Trustworthy ability estimation under contamination
Produce scalar ability scores for language models that remain stable even when benchmark data is contaminated. Training data includes mixtures of genuine responses and artificially inflated results. Your scoring method must detect and account for contamination to recover trustworthy rankings of model capabilities.
Given evaluation data that contains a mixture of genuine responses and artificially inflated results (from benchmark contamination), produce a single scalar ability score for each model. These scores should reflect true model capabilities and be robust to the contamination present in the data.

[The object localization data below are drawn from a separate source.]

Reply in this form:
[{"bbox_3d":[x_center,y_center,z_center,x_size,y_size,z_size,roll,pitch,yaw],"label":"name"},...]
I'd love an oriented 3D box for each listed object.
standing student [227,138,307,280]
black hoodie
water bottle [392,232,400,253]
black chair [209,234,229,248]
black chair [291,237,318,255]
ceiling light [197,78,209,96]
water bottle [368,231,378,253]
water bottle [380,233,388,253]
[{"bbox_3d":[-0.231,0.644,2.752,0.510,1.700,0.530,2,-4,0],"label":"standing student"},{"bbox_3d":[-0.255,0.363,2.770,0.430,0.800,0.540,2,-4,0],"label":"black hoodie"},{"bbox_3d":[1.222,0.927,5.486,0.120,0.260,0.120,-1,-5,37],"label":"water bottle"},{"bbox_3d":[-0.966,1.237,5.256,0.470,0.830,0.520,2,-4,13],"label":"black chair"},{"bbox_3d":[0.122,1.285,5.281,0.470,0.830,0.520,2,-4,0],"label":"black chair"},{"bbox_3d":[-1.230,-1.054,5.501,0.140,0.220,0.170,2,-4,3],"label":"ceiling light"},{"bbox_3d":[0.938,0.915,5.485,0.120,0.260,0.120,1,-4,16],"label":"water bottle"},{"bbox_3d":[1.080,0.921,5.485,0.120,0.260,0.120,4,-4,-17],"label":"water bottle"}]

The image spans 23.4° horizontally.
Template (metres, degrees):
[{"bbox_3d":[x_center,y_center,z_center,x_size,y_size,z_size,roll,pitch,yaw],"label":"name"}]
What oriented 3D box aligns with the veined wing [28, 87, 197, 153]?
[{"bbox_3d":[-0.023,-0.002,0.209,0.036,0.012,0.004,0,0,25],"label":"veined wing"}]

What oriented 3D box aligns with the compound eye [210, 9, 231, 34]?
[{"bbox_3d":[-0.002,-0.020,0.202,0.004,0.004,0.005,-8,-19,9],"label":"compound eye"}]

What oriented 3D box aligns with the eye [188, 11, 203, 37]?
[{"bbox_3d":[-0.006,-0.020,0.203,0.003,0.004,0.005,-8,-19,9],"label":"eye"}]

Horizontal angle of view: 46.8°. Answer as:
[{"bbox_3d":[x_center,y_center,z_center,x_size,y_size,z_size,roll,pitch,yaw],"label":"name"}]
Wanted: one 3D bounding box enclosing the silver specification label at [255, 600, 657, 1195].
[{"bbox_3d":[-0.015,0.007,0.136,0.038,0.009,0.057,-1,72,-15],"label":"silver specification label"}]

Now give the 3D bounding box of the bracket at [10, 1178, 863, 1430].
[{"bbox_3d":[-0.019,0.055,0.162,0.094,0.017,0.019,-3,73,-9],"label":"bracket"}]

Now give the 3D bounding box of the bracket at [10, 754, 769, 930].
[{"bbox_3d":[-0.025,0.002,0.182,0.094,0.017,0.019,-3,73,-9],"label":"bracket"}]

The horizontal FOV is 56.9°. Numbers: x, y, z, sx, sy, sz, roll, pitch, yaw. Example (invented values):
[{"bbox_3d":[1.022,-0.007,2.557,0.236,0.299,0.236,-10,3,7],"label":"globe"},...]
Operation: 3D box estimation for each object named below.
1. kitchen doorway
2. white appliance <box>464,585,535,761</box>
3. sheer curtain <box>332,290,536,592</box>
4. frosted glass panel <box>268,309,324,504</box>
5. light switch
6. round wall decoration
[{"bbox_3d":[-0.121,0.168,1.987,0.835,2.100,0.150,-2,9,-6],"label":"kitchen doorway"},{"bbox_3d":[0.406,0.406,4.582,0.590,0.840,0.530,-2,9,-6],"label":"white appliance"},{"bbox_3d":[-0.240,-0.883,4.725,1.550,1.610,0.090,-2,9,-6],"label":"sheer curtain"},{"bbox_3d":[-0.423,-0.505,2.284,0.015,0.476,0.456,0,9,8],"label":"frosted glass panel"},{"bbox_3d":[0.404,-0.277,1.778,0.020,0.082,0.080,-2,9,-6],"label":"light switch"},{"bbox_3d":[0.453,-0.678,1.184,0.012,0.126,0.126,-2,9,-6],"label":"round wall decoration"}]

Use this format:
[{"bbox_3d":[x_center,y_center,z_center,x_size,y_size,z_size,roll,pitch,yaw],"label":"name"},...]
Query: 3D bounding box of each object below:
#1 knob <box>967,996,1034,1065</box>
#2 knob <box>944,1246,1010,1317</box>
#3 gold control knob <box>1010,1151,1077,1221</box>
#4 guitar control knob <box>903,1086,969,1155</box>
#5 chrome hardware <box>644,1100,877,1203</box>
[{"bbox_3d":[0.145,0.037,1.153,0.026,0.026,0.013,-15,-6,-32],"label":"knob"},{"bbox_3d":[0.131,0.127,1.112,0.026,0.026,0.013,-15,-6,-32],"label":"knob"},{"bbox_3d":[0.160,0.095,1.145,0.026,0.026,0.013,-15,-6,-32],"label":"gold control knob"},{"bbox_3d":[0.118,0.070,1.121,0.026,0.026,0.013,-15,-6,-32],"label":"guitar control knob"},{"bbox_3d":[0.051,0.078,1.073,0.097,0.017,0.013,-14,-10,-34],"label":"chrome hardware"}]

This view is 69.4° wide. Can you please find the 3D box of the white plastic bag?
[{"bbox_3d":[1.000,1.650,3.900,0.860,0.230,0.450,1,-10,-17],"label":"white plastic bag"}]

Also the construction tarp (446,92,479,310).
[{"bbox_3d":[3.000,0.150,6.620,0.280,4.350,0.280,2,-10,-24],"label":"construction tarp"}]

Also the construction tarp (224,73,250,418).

Benchmark contamination occurs when a model has been exposed to test data during training, leading to artificially inflated performance on those specific items. The training data for this track explicitly includes such contaminated responses. Your method must identify which responses are likely genuine and which are inflated, producing scores that would match the models' true abilities on clean data.
Rank correlation between predicted scores and ground-truth ability ordering.
Rank correlation coefficient for evaluating score rankings.
Reliability of scores across different subsets of evaluation items.
Multiple strategies exist for handling contaminated evaluation data. Here are some starting points.
Model each response as coming from either a genuine or contaminated distribution. Use EM or variational inference to identify and down-weight contaminated responses.
Leverage release dates and benchmark publication timelines. Models released after a benchmark was published are more likely to have contaminated results on that benchmark.
Identify items where specific models perform suspiciously well compared to expectations from their overall ability profile. Flag and adjust for these anomalies.
Extend classical IRT models to explicitly model contamination as a latent variable, jointly estimating ability, item parameters, and contamination indicators.
Submit a CSV file containing a scalar ability score for each model in the evaluation set.
model_id,ability_score
model_001,2.453
model_002,1.872
model_003,3.105
model_004,0.614
...
Note: Scores can be on any scale. Only the ranking matters for the primary metric (Kendall's tau). However, well-calibrated scores on a meaningful scale may receive additional recognition.